Thursday, December 02, 2004

Feeling full and empty.

Does contradiction bring confusion?

My life has been busy for months. I'm doing three things at a time and all of them require undived attention while doing it. I know it's out of personal choices, I can choose only do one thing at a time. However, I don't even know why but somehow I just need to deal with them. My job, my interest and my career. Is there a balance among those things?

I need time to think what I really want and need. I need time to rest and do nothing. I think I need time alone. But somewhat I never have the chance. I'm always with people no matter welcomed or unwelcomed ones. Students, classmates, parents and myself. I don't even want to be with myself. I feel sad when I'm alone. I can't help myself when the tears falling down my cheek.
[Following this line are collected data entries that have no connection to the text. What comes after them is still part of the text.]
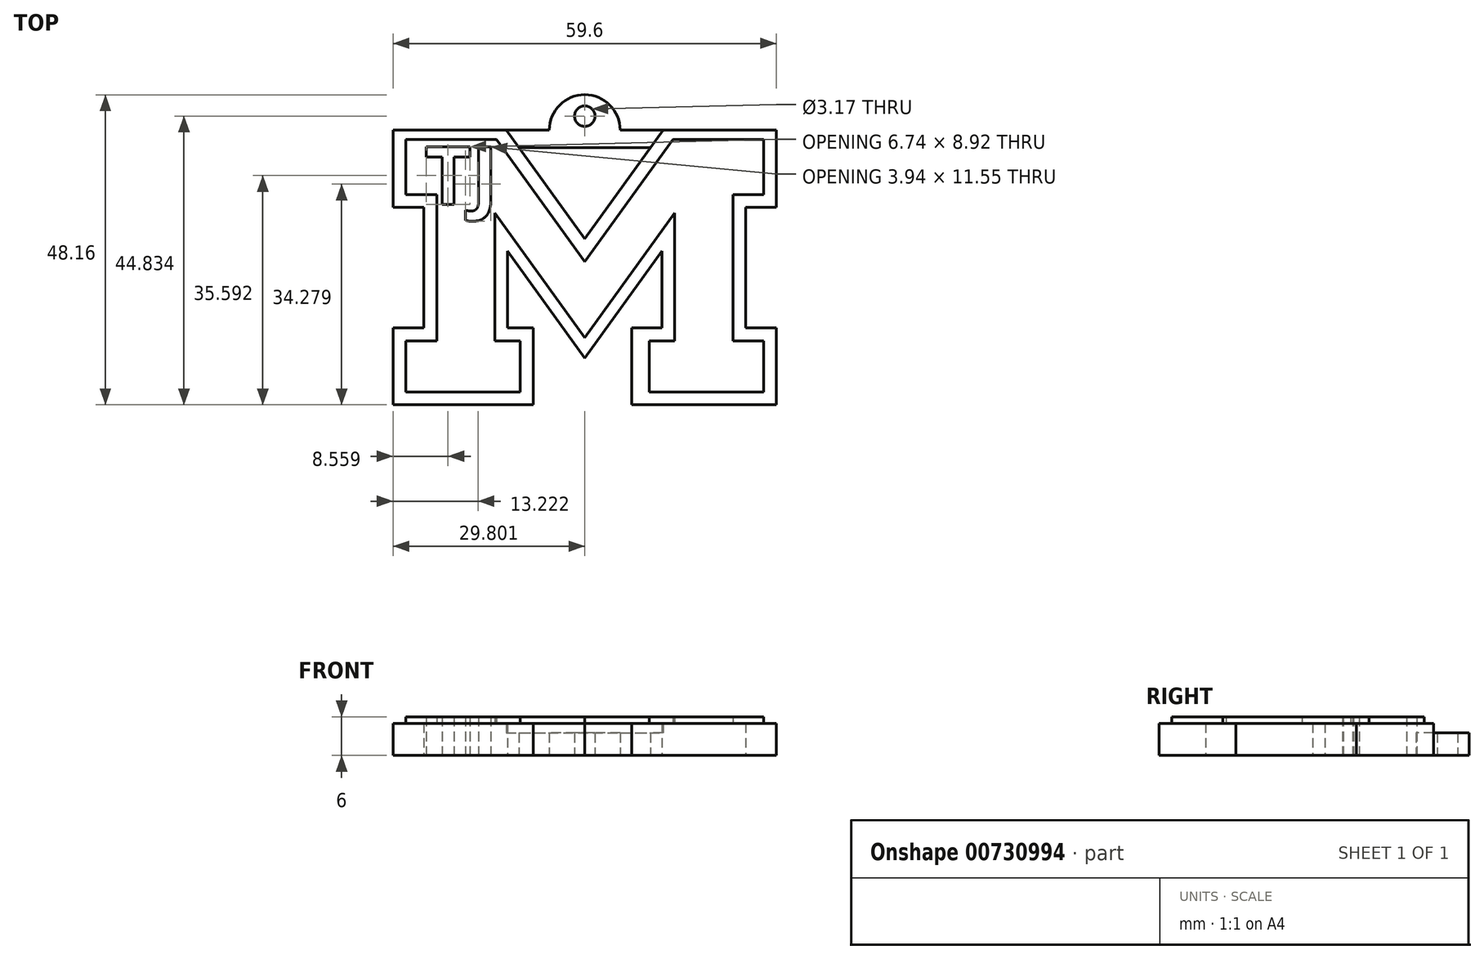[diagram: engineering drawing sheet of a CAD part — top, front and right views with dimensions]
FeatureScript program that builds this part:
annotation { "Feature Type Name" : "Feature", "Feature Type Description" : "" }
export const myFeature = defineFeature(function(context is Context, id is Id, definition is map)
    precondition{}
    {
        {
            var Q0;
            Q0=qCreatedBy(makeId("Top.planeOp"),FACE);
            var sketch = newSketch(context, id + "F0", { "sketchPlane" : qUnion([Q0])});
            skLineSegment(sketch, "E0", {"start": v(-32.04, 11.43) * mm, "end": v(-32.04, 23.43) * mm});
            skLineSegment(sketch, "E1", {"start": v(-32.04, 23.43) * mm, "end": v(-14.43, 23.43) * mm});
            skLineSegment(sketch, "E2", {"start": v(-14.43, 23.43) * mm, "end": v(-2.24, 6.55) * mm});
            skLineSegment(sketch, "E3", {"start": v(-32.04, 11.43) * mm, "end": v(-27.26, 11.43) * mm});
            skLineSegment(sketch, "E4", {"start": v(-27.26, 11.43) * mm, "end": v(-27.26, -7.3) * mm});
            skLineSegment(sketch, "E5", {"start": v(-27.26, -7.3) * mm, "end": v(-32.04, -7.3) * mm});
            skLineSegment(sketch, "E6", {"start": v(-32.04, -7.3) * mm, "end": v(-32.04, -19.23) * mm});
            skLineSegment(sketch, "E7", {"start": v(-32.04, -19.23) * mm, "end": v(-10.26, -19.23) * mm});
            skLineSegment(sketch, "E8", {"start": v(-10.26, -19.23) * mm, "end": v(-10.26, -7.3) * mm});
            skLineSegment(sketch, "E9", {"start": v(-10.26, -7.3) * mm, "end": v(-14.24, -7.3) * mm});
            skLineSegment(sketch, "E10", {"start": v(-14.24, -7.3) * mm, "end": v(-14.24, 4.63) * mm});
            skLineSegment(sketch, "E11", {"start": v(-14.24, 4.63) * mm, "end": v(-2.24, -11.98) * mm});
            skLineSegment(sketch, "E12.MirrorCS", {"start": v(9.95, 23.43) * mm, "end": v(-2.24, 6.55) * mm});
            skLineSegment(sketch, "E13.MirrorCS", {"start": v(9.76, 4.63) * mm, "end": v(-2.24, -11.98) * mm});
            skLineSegment(sketch, "E14.MirrorCS", {"start": v(9.76, -7.3) * mm, "end": v(9.76, 4.63) * mm});
            skLineSegment(sketch, "E15.MirrorCS", {"start": v(5.07, -7.3) * mm, "end": v(9.76, -7.3) * mm});
            skLineSegment(sketch, "E16.MirrorCS", {"start": v(5.07, -19.23) * mm, "end": v(5.07, -7.3) * mm});
            skLineSegment(sketch, "E17.MirrorCS", {"start": v(27.56, -19.23) * mm, "end": v(5.07, -19.23) * mm});
            skLineSegment(sketch, "E18.MirrorCS", {"start": v(27.56, -7.3) * mm, "end": v(27.56, -19.23) * mm});
            skLineSegment(sketch, "E19.MirrorCS", {"start": v(22.78, -7.3) * mm, "end": v(27.56, -7.3) * mm});
            skLineSegment(sketch, "E20.MirrorCS", {"start": v(22.78, 11.43) * mm, "end": v(22.78, -7.3) * mm});
            skLineSegment(sketch, "E21.MirrorCS", {"start": v(27.56, 11.43) * mm, "end": v(22.78, 11.43) * mm});
            skLineSegment(sketch, "E22.MirrorCS", {"start": v(27.56, 11.43) * mm, "end": v(27.56, 23.43) * mm});
            skLineSegment(sketch, "E23.MirrorCS", {"start": v(27.56, 23.43) * mm, "end": v(9.95, 23.43) * mm});
            skLineSegment(sketch, "E24", {"start": v(-14.43, 23.43) * mm, "end": v(9.95, 23.43) * mm});
            skLineSegment(sketch, "E25", {"start": v(-12.46, 20.71) * mm, "end": v(7.98, 20.71) * mm});
            skArc(sketch, "E26", {"start": v(3.26, 23.43) * mm, "mid": v(-2.24, 28.93) * mm, "end": v(-7.74, 23.43) * mm});
            skCircle(sketch, "E27", {"center": v(-2.24, 25.6) * mm, "radius": 1.59 * mm});
            skLineSegment(sketch, "E28", {"start": v(-30.04, 22) * mm, "end": v(-30.04, 13.43) * mm});
            skLineSegment(sketch, "E29", {"start": v(-30.04, 13.43) * mm, "end": v(-25.26, 13.43) * mm});
            skLineSegment(sketch, "E30", {"start": v(-25.26, 13.43) * mm, "end": v(-25.26, -9.3) * mm});
            skLineSegment(sketch, "E31", {"start": v(-25.26, -9.3) * mm, "end": v(-30.04, -9.3) * mm});
            skLineSegment(sketch, "E32", {"start": v(-30.04, -9.3) * mm, "end": v(-30.04, -17.23) * mm});
            skLineSegment(sketch, "E33", {"start": v(-30.04, -17.23) * mm, "end": v(-12.26, -17.23) * mm});
            skLineSegment(sketch, "E34", {"start": v(-12.26, -17.23) * mm, "end": v(-12.26, -9.3) * mm});
            skLineSegment(sketch, "E35", {"start": v(-12.26, -9.3) * mm, "end": v(-16.24, -9.3) * mm});
            skLineSegment(sketch, "E36", {"start": v(-16.24, -9.3) * mm, "end": v(-16.24, 10.56) * mm});
            skLineSegment(sketch, "E37", {"start": v(-16.24, 10.56) * mm, "end": v(-2.24, -8.82) * mm});
            skLineSegment(sketch, "E38", {"start": v(-30.04, 22) * mm, "end": v(-15.94, 22) * mm});
            skLineSegment(sketch, "E39", {"start": v(-15.94, 22) * mm, "end": v(-2.24, 3.02) * mm});
            skLineSegment(sketch, "E40.MirrorCS", {"start": v(11.46, 22) * mm, "end": v(-2.24, 3.02) * mm});
            skLineSegment(sketch, "E41.MirrorCS", {"start": v(11.76, 10.56) * mm, "end": v(-2.24, -8.82) * mm});
            skLineSegment(sketch, "E42.MirrorCS", {"start": v(11.76, -9.3) * mm, "end": v(11.76, 10.56) * mm});
            skLineSegment(sketch, "E43.MirrorCS", {"start": v(25.56, 22) * mm, "end": v(11.46, 22) * mm});
            skLineSegment(sketch, "E44.MirrorCS", {"start": v(25.56, 22) * mm, "end": v(25.56, 13.43) * mm});
            skLineSegment(sketch, "E45.MirrorCS", {"start": v(20.78, 13.43) * mm, "end": v(20.78, -9.3) * mm});
            skLineSegment(sketch, "E46.MirrorCS", {"start": v(25.56, 13.43) * mm, "end": v(20.78, 13.43) * mm});
            skLineSegment(sketch, "E47.MirrorCS", {"start": v(20.78, -9.3) * mm, "end": v(25.56, -9.3) * mm});
            skLineSegment(sketch, "E48.MirrorCS", {"start": v(25.56, -9.3) * mm, "end": v(25.56, -17.23) * mm});
            skLineSegment(sketch, "E49.MirrorCS", {"start": v(7.78, -17.23) * mm, "end": v(7.78, -9.3) * mm});
            skLineSegment(sketch, "E50.MirrorCS", {"start": v(7.78, -9.3) * mm, "end": v(11.76, -9.3) * mm});
            skLineSegment(sketch, "E51.MirrorCS", {"start": v(25.56, -17.23) * mm, "end": v(7.78, -17.23) * mm});
            skText(sketch, "E52", { "text": "TJ", "fontName": "OpenSans-Bold.ttf"});
            const initialGuessF0  = {"E52": [-0.0271, 0.0119, 1, 0, 0.009]};
            skSetInitialGuess(sketch, initialGuessF0);
            skSolve(sketch);
        }
        {
            var Q0;
            Q0=makeQuery(id+"F0.imprint","IMPRINT",FACE,{"disambiguationData":[TD([[makeQuery(id+"F0.imprint","IMPRINT",EDGE,{"derivedFrom":sQuery(id+"F0.wireOp",EDGE,"E28")}),1.0]])]});
            extrude(context, id + "F1", {"entities" : qUnion([Q0]), "depth" : 6 * mm, "offsetDistance" : 25 * mm});
        }
        {
            var Q0;
            Q0=makeQuery(id+"F0.imprint","IMPRINT",FACE,{"disambiguationData":[TD([[makeQuery(id+"F0.imprint","IMPRINT",EDGE,{"derivedFrom":sQuery(id+"F0.wireOp",EDGE,"E0")}),-1.0]])]});
            extrude(context, id + "F2", {"entities" : qUnion([Q0]), "operationType" : NewBodyOperationType.ADD, "depth" : 5 * mm, "offsetDistance" : 25 * mm});
        }
        {
            var Q0;
            {var subQ7=sQuery(id+"F0.wireOp",EDGE,"E25");Q0=makeQuery(id+"F0.imprint","IMPRINT",FACE,{"disambiguationData":[TD([[makeQuery(id+"F0.imprint","IMPRINT",EDGE,{"derivedFrom":subQ7}),1.0]])]});}
            var Q1;
            {var subQ0=sQuery(id+"F0.wireOp",EDGE,"E26");Q1=makeQuery(id+"F0.imprint","IMPRINT",FACE,{"disambiguationData":[TD([[makeQuery(id+"F0.imprint","IMPRINT",EDGE,{"derivedFrom":subQ0}),1.0]])]});}
            extrude(context, id + "F3", {"entities" : qUnion([Q0, Q1]), "operationType" : NewBodyOperationType.ADD, "depth" : 3.5 * mm, "offsetDistance" : 25 * mm});
        }
    });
I don't want to do the things I'm doing now. I don't want to come to school. I just want to be free and out of this place, this city and country. I think probably everyone is like this. When you're in a place for too long, so long that you can't think. There we will need to escape.

My best friend is getting married and she will move to south. Ever since she's got a boyfriend, we seldom get together and chat. I guess girls are like this. I don't blame her for I knew it's a common thing. I would be worried if she were like this.

I'm feeling lonely but I do need to be alone. I don't know what's wrong with me? Gosh... what's wrong with me. I'm feeling like I'm dying.